Przepisz wszystkie zapisy poniżej, zastępując każde „Example” przez „Item” i nie zmieniając niczego innego.
---------- Dostępne dane ----------
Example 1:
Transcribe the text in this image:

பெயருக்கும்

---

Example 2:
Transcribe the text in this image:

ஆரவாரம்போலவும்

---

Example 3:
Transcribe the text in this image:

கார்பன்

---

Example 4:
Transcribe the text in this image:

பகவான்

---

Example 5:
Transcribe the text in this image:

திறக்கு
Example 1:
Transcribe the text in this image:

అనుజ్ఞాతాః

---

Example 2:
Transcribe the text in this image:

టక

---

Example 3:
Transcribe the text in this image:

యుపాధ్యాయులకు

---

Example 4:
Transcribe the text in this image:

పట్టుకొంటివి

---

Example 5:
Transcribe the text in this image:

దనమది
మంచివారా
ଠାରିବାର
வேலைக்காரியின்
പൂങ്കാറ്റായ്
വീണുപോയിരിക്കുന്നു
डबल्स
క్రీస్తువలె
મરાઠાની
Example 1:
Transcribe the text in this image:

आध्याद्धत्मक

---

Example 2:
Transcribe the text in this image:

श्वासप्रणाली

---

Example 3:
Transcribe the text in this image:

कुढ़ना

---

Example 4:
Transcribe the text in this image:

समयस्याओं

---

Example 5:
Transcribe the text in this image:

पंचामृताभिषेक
----------
= Pełna odpowiedź =
Item 1:
Transcribe the text in this image:

பெயருக்கும்

---

Item 2:
Transcribe the text in this image:

ஆரவாரம்போலவும்

---

Item 3:
Transcribe the text in this image:

கார்பன்

---

Item 4:
Transcribe the text in this image:

பகவான்

---

Item 5:
Transcribe the text in this image:

திறக்கு
Item 1:
Transcribe the text in this image:

అనుజ్ఞాతాః

---

Item 2:
Transcribe the text in this image:

టక

---

Item 3:
Transcribe the text in this image:

యుపాధ్యాయులకు

---

Item 4:
Transcribe the text in this image:

పట్టుకొంటివి

---

Item 5:
Transcribe the text in this image:

దనమది
మంచివారా
ଠାରିବାର
வேலைக்காரியின்
പൂങ്കാറ്റായ്
വീണുപോയിരിക്കുന്നു
डबल्स
క్రీస్తువలె
મરાઠાની
Item 1:
Transcribe the text in this image:

आध्याद्धत्मक

---

Item 2:
Transcribe the text in this image:

श्वासप्रणाली

---

Item 3:
Transcribe the text in this image:

कुढ़ना

---

Item 4:
Transcribe the text in this image:

समयस्याओं

---

Item 5:
Transcribe the text in this image:

पंचामृताभिषेक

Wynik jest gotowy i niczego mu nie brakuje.